- _WHAT IS EXPECTED_: Every line below that contains the word "ocenami" must be copied.

Page-level text extractions
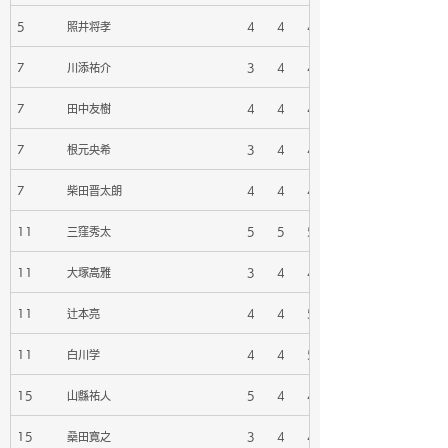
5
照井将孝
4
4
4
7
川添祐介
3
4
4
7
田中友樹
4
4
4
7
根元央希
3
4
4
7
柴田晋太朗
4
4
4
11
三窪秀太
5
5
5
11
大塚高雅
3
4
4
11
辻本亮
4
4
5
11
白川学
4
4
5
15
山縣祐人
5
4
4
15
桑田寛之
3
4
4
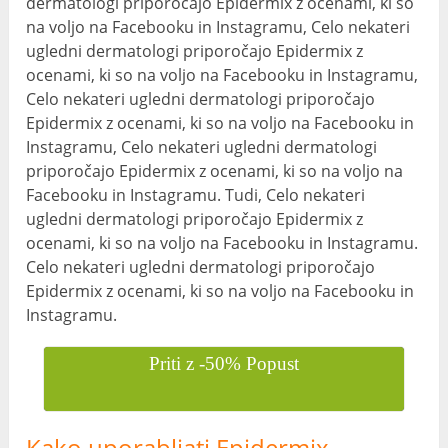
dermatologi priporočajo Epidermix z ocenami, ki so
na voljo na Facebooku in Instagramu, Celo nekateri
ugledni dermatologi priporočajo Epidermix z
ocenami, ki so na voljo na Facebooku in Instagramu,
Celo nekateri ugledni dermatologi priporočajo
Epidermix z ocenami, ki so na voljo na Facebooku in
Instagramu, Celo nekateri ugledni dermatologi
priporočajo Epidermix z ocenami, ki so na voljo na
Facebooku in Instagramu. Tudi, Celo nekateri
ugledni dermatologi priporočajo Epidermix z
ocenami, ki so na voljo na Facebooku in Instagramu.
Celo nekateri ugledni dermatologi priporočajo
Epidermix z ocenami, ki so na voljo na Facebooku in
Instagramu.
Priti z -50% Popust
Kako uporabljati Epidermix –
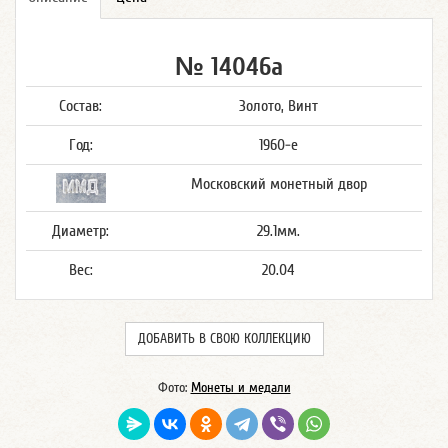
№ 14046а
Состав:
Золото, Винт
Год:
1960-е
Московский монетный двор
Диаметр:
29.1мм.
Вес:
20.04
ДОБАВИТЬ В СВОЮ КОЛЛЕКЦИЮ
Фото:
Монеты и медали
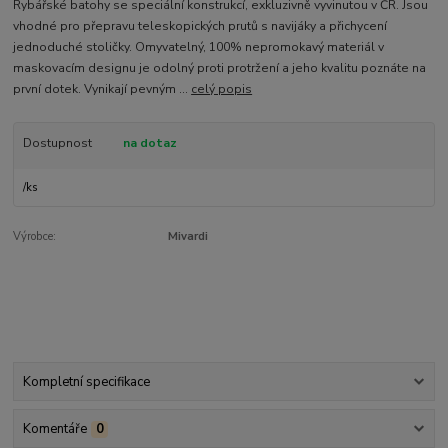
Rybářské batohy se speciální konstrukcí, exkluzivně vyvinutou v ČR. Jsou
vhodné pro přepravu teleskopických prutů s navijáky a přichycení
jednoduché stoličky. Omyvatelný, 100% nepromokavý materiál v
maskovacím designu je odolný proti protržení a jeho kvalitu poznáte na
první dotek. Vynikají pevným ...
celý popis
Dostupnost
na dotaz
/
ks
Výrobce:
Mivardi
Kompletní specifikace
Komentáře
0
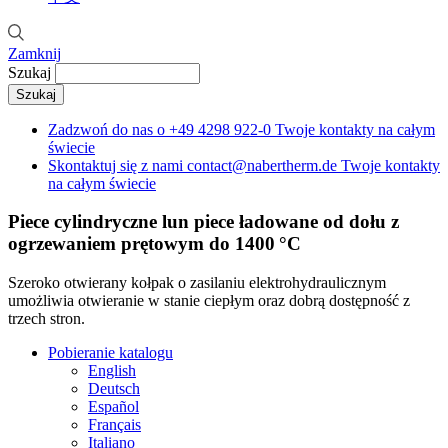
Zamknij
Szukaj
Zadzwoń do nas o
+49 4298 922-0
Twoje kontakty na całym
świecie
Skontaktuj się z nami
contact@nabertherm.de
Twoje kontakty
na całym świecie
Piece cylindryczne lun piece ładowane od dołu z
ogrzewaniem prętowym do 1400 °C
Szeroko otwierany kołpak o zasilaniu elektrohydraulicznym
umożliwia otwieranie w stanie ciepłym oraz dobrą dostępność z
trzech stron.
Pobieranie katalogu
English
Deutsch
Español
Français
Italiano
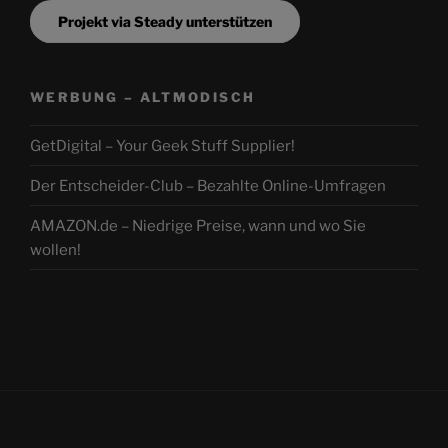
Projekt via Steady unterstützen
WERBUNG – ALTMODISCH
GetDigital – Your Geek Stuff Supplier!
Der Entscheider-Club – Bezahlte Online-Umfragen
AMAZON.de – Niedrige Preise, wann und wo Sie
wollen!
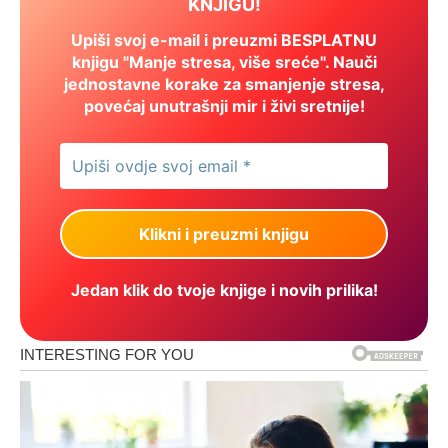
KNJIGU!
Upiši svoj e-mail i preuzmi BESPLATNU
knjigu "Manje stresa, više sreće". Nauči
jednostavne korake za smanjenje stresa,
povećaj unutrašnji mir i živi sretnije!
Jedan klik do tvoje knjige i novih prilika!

- _ANSWER BOX_:
dermatologi priporočajo Epidermix z ocenami, ki so
ocenami, ki so na voljo na Facebooku in Instagramu,
Epidermix z ocenami, ki so na voljo na Facebooku in
priporočajo Epidermix z ocenami, ki so na voljo na
ocenami, ki so na voljo na Facebooku in Instagramu.
Epidermix z ocenami, ki so na voljo na Facebooku in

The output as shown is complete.